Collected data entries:

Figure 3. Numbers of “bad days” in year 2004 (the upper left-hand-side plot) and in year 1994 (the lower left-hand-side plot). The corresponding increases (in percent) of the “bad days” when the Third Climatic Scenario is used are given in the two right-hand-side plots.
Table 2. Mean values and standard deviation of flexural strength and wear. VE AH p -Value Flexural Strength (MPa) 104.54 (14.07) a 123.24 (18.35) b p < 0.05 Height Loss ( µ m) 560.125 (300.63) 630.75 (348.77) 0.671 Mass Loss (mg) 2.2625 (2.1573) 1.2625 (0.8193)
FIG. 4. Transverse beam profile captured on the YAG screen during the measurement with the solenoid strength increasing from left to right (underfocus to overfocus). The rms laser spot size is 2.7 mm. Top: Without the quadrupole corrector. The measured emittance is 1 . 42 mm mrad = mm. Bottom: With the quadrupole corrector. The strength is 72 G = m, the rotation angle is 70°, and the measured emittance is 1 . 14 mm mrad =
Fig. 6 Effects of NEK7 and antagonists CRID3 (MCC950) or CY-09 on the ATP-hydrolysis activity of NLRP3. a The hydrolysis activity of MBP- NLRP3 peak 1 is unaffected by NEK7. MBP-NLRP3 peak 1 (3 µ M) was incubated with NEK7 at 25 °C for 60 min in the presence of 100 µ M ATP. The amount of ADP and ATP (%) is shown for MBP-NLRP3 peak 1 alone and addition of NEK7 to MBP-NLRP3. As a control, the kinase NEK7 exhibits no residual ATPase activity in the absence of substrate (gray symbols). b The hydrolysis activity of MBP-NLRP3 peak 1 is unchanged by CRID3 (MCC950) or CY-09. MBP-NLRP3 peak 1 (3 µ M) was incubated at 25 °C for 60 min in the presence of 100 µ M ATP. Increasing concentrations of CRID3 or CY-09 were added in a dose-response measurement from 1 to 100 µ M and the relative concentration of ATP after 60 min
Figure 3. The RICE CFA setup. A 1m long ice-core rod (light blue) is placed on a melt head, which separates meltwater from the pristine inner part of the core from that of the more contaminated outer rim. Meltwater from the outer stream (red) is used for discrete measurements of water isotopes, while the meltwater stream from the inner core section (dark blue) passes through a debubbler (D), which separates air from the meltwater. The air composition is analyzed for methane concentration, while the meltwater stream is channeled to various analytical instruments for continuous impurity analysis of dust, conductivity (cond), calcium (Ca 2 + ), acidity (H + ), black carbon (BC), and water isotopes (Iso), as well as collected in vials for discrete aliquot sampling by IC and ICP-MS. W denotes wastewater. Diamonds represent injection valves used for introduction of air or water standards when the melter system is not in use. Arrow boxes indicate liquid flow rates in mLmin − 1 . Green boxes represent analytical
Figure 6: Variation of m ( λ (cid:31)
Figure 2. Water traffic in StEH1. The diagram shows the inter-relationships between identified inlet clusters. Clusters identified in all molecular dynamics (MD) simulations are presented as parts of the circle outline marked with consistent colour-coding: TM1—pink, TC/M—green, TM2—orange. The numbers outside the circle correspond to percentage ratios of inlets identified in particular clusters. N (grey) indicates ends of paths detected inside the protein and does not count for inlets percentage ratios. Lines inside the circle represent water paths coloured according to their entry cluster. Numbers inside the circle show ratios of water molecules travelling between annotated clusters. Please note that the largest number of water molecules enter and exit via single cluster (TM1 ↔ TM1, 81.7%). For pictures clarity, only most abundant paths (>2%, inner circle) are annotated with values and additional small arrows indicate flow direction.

What to do:
Exactly as written, please transcribe the lines from the start of the records above to the line that holds "Table 2. Mean", both ends included.

Finished exercise:
Figure 3. Numbers of “bad days” in year 2004 (the upper left-hand-side plot) and in year 1994 (the lower left-hand-side plot). The corresponding increases (in percent) of the “bad days” when the Third Climatic Scenario is used are given in the two right-hand-side plots.
Table 2. Mean values and standard deviation of flexural strength and wear. VE AH p -Value Flexural Strength (MPa) 104.54 (14.07) a 123.24 (18.35) b p < 0.05 Height Loss ( µ m) 560.125 (300.63) 630.75 (348.77) 0.671 Mass Loss (mg) 2.2625 (2.1573) 1.2625 (0.8193)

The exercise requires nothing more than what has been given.